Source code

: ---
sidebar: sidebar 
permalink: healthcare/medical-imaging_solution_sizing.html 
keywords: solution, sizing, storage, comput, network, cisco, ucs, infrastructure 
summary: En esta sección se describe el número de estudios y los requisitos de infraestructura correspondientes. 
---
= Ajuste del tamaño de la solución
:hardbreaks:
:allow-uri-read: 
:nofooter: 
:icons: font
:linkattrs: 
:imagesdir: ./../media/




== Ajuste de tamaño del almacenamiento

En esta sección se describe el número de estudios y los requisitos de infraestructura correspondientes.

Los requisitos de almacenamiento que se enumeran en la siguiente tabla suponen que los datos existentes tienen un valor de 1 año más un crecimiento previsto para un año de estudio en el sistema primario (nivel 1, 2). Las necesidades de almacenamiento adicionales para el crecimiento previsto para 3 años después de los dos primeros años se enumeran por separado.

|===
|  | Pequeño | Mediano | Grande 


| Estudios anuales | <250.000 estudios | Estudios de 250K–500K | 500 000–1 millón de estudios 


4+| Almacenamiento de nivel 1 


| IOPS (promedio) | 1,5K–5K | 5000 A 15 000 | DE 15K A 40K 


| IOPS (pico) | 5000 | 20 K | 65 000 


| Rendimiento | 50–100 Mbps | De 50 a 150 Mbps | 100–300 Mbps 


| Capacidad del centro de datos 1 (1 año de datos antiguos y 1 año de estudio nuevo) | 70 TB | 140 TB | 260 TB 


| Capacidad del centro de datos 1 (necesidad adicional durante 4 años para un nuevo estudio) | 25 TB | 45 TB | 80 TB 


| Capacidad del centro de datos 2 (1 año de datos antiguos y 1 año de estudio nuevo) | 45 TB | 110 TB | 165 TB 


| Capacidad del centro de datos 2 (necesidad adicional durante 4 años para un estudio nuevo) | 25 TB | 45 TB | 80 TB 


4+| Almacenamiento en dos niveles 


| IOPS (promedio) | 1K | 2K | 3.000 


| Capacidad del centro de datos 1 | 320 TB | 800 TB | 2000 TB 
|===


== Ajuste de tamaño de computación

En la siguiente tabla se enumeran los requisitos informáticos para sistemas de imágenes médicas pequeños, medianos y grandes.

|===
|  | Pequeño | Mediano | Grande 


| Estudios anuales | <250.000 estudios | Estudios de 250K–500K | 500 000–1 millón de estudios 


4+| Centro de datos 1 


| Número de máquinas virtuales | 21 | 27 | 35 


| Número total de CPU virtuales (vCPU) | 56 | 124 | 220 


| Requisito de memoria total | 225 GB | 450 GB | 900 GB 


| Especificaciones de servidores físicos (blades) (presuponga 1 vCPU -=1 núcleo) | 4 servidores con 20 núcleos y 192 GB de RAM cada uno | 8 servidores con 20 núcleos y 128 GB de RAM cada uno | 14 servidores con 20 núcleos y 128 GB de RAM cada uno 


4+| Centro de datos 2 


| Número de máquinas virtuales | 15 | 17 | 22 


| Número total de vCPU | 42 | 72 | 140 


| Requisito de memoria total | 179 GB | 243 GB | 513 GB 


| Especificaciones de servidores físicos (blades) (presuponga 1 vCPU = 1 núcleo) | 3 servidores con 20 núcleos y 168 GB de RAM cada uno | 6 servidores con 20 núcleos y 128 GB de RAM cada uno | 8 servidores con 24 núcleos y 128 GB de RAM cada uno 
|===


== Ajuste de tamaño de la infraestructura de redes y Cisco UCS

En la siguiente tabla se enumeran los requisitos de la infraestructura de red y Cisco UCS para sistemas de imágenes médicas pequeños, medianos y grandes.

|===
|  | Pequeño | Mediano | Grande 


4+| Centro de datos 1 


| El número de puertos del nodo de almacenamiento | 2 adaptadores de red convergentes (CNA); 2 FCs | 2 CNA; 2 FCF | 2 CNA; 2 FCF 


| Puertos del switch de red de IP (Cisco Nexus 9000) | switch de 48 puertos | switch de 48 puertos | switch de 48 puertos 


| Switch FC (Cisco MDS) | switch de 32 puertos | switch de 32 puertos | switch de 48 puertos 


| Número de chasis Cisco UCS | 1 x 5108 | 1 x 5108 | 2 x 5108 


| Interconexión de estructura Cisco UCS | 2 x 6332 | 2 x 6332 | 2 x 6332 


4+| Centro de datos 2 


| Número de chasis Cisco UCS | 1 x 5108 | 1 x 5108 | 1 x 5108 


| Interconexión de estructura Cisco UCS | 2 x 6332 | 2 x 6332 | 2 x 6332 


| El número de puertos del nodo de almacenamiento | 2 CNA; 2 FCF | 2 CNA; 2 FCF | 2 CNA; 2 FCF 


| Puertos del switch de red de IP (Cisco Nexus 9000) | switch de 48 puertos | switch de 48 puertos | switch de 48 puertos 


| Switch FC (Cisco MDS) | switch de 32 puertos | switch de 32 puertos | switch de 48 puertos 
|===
...
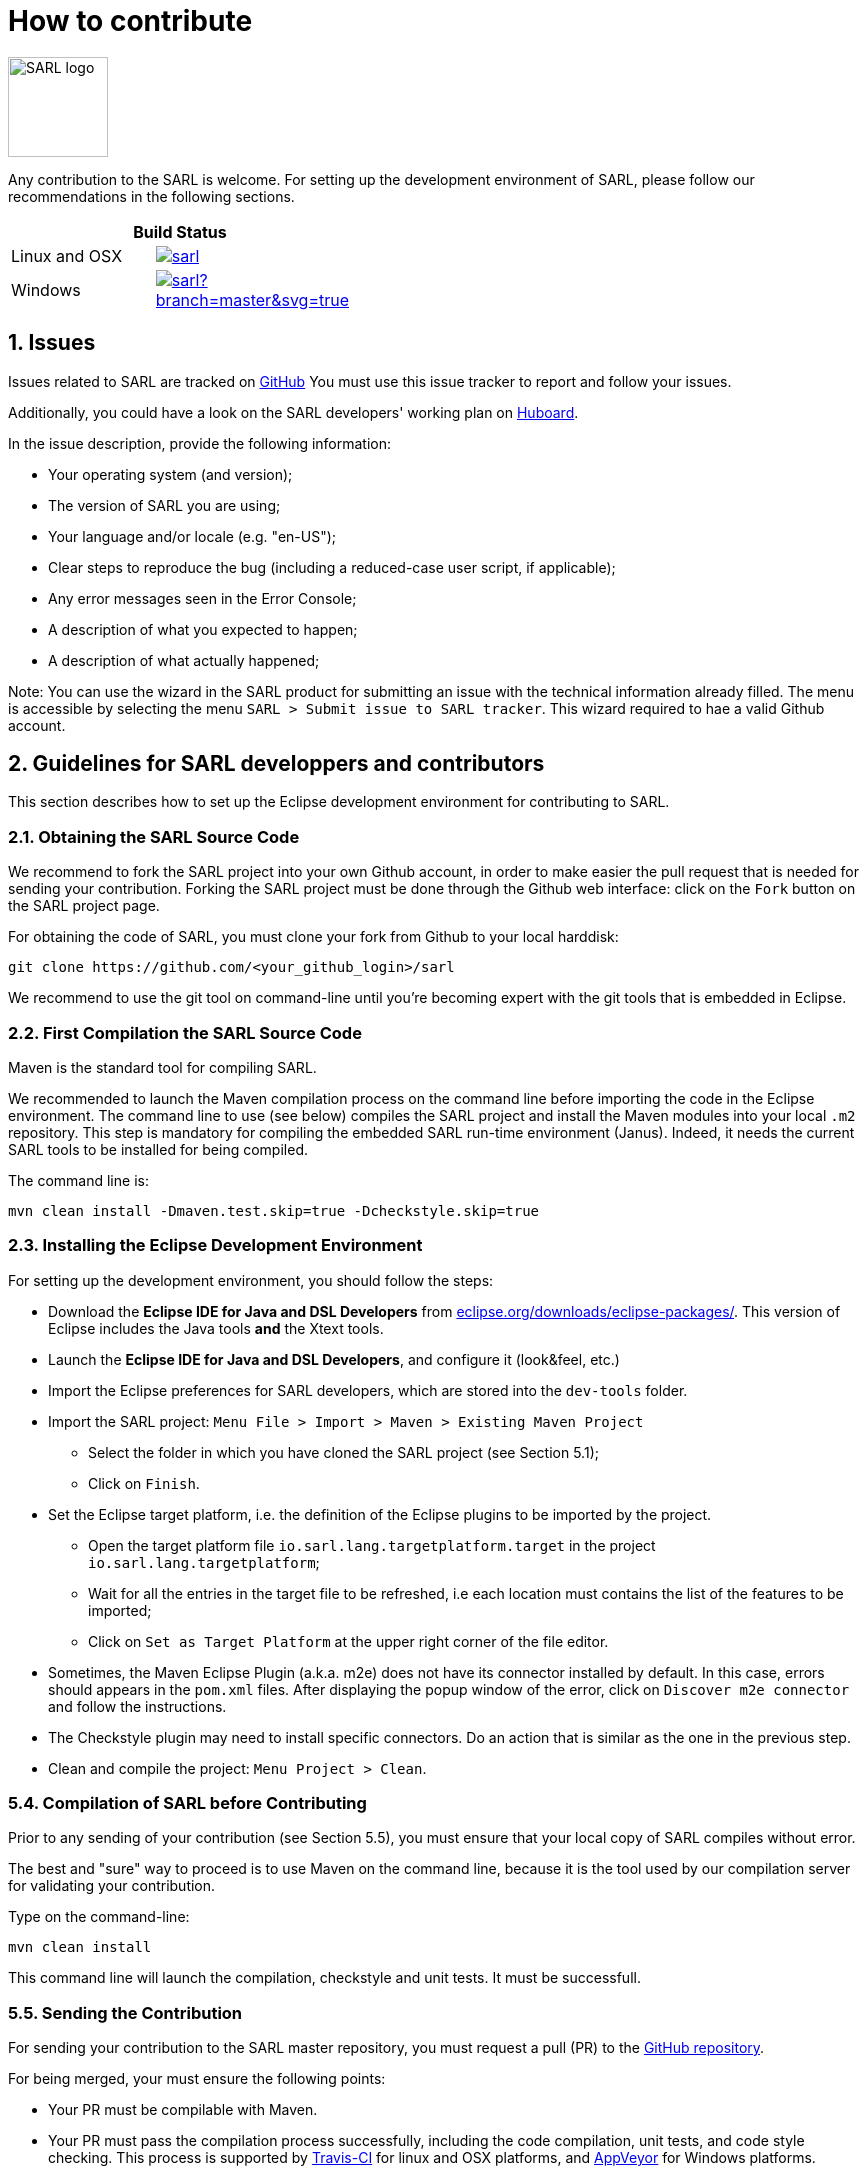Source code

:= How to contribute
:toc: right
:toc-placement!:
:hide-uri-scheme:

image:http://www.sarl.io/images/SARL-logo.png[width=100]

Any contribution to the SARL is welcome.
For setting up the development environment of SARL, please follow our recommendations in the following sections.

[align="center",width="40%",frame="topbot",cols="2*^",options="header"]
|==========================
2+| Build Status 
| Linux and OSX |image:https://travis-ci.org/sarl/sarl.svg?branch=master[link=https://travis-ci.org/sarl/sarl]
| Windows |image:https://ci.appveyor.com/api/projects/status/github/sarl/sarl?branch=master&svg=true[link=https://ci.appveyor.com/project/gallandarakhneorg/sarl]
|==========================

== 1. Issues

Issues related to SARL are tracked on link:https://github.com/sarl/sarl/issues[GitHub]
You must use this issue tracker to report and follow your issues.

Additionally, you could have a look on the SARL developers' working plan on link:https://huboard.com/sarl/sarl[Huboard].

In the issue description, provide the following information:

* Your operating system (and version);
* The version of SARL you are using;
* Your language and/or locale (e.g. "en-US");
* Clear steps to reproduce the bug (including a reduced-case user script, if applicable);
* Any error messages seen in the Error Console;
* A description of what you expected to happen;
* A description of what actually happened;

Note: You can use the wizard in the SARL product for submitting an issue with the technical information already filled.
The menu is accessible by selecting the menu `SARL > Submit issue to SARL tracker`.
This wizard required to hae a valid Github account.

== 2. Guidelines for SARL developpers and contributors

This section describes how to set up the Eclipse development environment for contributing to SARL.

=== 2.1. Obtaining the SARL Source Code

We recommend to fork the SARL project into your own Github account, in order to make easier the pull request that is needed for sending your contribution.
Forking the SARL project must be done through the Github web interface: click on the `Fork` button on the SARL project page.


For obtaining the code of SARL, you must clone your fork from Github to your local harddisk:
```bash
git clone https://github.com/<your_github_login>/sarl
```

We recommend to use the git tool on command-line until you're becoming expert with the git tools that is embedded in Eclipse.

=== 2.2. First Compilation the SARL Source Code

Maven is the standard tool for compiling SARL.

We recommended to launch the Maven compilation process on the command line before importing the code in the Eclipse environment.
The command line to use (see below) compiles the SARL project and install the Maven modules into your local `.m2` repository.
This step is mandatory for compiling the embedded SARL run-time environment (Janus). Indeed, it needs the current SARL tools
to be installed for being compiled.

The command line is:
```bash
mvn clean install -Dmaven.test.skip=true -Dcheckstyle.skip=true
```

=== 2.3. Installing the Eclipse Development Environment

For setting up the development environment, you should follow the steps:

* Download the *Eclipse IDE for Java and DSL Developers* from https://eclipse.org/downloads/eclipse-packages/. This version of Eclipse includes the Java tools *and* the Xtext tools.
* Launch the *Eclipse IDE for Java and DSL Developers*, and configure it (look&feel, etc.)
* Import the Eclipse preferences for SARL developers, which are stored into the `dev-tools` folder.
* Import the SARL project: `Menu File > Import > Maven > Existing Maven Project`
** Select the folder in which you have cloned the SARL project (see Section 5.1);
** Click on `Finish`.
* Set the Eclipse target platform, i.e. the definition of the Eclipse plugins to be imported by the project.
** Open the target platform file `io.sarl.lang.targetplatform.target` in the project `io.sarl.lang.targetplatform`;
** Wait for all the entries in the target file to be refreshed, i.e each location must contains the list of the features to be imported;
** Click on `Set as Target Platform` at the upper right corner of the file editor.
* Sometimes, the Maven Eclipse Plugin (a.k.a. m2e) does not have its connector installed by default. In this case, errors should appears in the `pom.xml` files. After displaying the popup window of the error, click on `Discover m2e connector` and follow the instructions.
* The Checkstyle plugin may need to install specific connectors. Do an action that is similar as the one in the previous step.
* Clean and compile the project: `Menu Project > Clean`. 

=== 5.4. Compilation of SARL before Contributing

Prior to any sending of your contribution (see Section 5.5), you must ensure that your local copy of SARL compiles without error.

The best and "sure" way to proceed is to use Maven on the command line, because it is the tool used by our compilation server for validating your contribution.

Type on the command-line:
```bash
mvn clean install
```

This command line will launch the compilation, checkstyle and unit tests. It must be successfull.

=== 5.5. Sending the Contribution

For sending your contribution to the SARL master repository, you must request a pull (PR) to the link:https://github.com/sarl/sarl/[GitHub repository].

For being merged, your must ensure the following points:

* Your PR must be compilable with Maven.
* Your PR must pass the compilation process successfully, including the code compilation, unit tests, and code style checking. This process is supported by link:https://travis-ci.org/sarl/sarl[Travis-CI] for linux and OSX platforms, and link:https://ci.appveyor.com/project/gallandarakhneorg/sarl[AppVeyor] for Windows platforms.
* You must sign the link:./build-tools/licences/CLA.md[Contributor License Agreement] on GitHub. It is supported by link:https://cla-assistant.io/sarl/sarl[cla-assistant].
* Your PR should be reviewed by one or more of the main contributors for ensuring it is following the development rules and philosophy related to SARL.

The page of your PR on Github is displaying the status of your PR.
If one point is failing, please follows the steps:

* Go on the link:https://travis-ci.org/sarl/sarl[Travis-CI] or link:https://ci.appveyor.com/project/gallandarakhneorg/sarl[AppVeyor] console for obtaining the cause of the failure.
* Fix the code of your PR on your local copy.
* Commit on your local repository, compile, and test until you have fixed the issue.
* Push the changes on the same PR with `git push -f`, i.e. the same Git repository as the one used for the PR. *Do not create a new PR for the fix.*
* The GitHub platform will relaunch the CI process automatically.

REQUIREMENT
Give back, word for word, only the lines above from the line holding "the Xtext tools." to the line holding "by the project.", both included.

WRITTEN RESPONSE
* Download the *Eclipse IDE for Java and DSL Developers* from https://eclipse.org/downloads/eclipse-packages/. This version of Eclipse includes the Java tools *and* the Xtext tools.
* Launch the *Eclipse IDE for Java and DSL Developers*, and configure it (look&feel, etc.)
* Import the Eclipse preferences for SARL developers, which are stored into the `dev-tools` folder.
* Import the SARL project: `Menu File > Import > Maven > Existing Maven Project`
** Select the folder in which you have cloned the SARL project (see Section 5.1);
** Click on `Finish`.
* Set the Eclipse target platform, i.e. the definition of the Eclipse plugins to be imported by the project.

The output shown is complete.